No no! My comment was only a joke. Including the insulting joke about my colleague. One joke after another today.
OB:
Well, I guess this is just my day for being a wet blanket–but I did figure out that you were joking about Jerry.
I also googled MB and I came up with a candidate john doesn’t mention, possibly because she’s fictional.
I put “mary bennet” and “verbose” in google and came up with only one hit. (The second search term was just a wild stab in the dark ;-)). Apparently she is a character from Pride and Prejudice who “is frequently verbose and periphrastic”. Could this be the MB OB means?
I hadn’t spotted the Mary Bennett resemblance, but I have found that by the time I’d read two lines of a response I’d be thinking ‘Aha, this is John’ so he obviously has his own style. I think it’s the in-yer-face seriousness, length and name-dropping that typify it. Peirce (spell it right if you’re going to quote it John), Aristotle and Wittgenstein – well alright, but Sir John Hicks? But he’s not a minor figure in the field so my education was clearly a total wasteland…
“Who the hell is Mary Bennet? I just googled the name and found a microbiologist, an engineering professor and a mathematician. “
Yes, its very irritating when someone continually name drops isn’t it. I can see why that would annoy you. I just hope OB shows more consideration in the future. In fact I beleive Pierre Obscuro said something on just that very subject. And Hugo Neverheardovim’s theory on the matter is of course well known in all educated circles.
Yup, you guys all got it, that’s the Mary Bennet I meant.

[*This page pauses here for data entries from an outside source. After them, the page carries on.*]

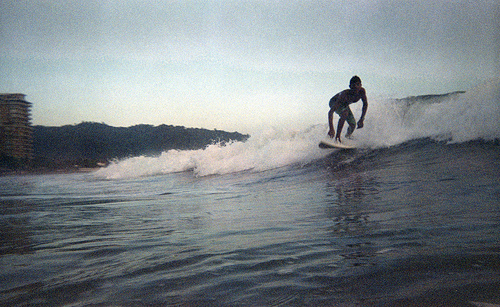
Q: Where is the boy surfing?
A: On the ocean.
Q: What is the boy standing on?
A: Surf board.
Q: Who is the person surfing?
A: A boy.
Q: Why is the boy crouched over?
A: To keep his balance.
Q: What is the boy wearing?
A: Swimming trunks.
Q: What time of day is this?
A: Afternoon.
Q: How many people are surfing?
A: One.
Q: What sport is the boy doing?
A: Surfing.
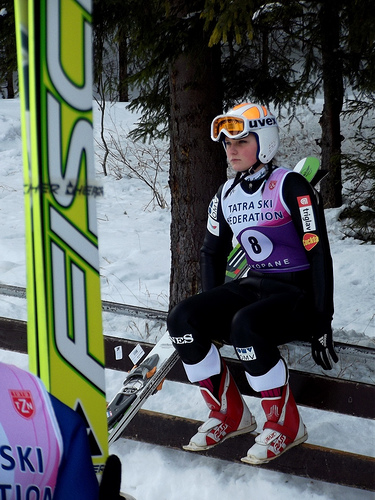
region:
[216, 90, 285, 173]
woman wears white helmet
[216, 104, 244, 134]
woman wears orange goggles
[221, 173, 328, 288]
woman wears multicolor top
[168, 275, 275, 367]
woman wears black pants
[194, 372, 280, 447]
woman wears red shoes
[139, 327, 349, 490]
woman sits on ledge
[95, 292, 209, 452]
woman has white skis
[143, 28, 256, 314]
tree behind woman is brown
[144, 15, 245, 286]
tree behind woman has thick trunk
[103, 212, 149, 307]
snow on ground next to tree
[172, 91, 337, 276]
girl in a snow suit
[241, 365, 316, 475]
red and white shoes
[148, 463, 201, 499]
snow on the ground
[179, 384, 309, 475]
two feet of person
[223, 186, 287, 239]
words on the gear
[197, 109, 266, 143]
goggles on person's head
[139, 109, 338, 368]
girl sitting on fence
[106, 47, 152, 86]
tree in the background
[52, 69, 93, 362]
white letters on board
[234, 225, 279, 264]
the number eight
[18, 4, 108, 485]
Set of skis in the foreground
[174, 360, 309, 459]
Boots used for skiing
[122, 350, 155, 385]
Binding used for skiing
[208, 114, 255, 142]
Orange goggles for eye protection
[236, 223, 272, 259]
Number of competitor on ski suit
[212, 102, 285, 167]
Helmet worn for head protection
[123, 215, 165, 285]
Snow on the ground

It’s the in-yer-face seriousness and length but it’s also the pointing out the obvious. There was just a patch of earnest belabouring of the obvious in one of John’s posts that suddenly shouted ‘Mary Bennet!’ at me.
Sorry, John – but really, you do ask for it. And you’re not always particularly polite yourself.
Elizabeth Bennet’s sister? It’s been ages since I read that book and I don’t remember the character. I only remember the father and the mother. But it’s the wrong novel and character. I’m actually Rev. Hightower. Still, score one for OB.
Was I belaboring the obvious? I took OB to be making one of those “Isn’t the sociology of science awful, invading the sacred groves of science with pernicious relativism” type comments. So it was just a comment about difficient tertiary education? And to think of all the money that is wasted on it! And OB realizes that a correspondence theory of truth is impossible and a causal theory of meaning is hopeless. Good. That should raise the level of discussion.
John Hicks, as a young man, wrote “Value and Capital”, an early attempt to work-out and apply Keynes’ “General Theory” in a neo-classical framework, featuring the IS-LM chart, which you find in any intro economics textbook, which is Hicks and not Keynes. Also the Hicks neo-Pareto criterion. I remember now from that little essay of his that he complained that the philosopher of science Imre Lakatos, the “lines of research” guy, wanted to reduce science to the status of literature. Snort! How is science like literature? They are both species of formal-rational discourses. How is an elephant like a flea? They are both species of animals.
I apologize to old Charlie for misspelling his proper name.